## TASK
Your response is a verbatim copy of the listing, stripped of its images.

## DATASET RECORDS
Start of Block

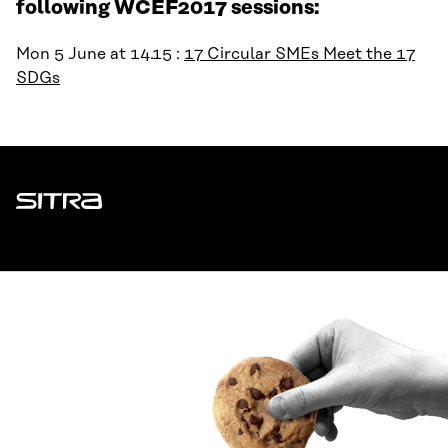
following WCEF2017 sessions:
Mon 5 June at 14.15 :
17 Circular SMEs Meet the 17
SDGs
Sitra
ADDRESS
Itämerenkatu 11-13, PO Box 160,
00181 Helsinki
How to get to Sitra?
BUSINESS ID
0202132-3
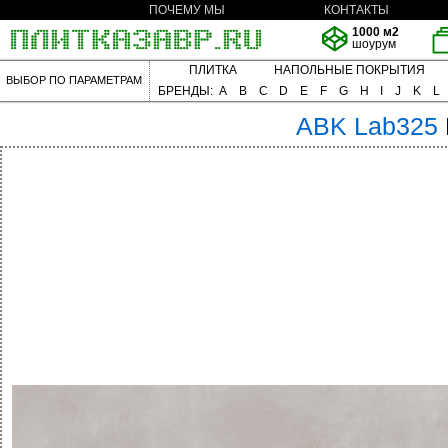
ПОЧЕМУ МЫ
КОНТАКТЫ
1000 м2
шоурум
ПЛИТКА
НАПОЛЬНЫЕ ПОКРЫТИЯ
ВЫБОР ПО ПАРАМЕТРАМ
БРЕНДЫ:
A
B
C
D
E
F
G
H
I
J
K
L
ABK
Lab325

End of Block

## ANSWER TO THIS EXERCISE
following WCEF2017 sessions:
Mon 5 June at 14.15 :
17 Circular SMEs Meet the 17
SDGs
Sitra
ADDRESS
Itämerenkatu 11-13, PO Box 160,
00181 Helsinki
How to get to Sitra?
BUSINESS ID
0202132-3
ПОЧЕМУ МЫ
КОНТАКТЫ
1000 м2
шоурум
ПЛИТКА
НАПОЛЬНЫЕ ПОКРЫТИЯ
ВЫБОР ПО ПАРАМЕТРАМ
БРЕНДЫ:
A
B
C
D
E
F
G
H
I
J
K
L
ABK
Lab325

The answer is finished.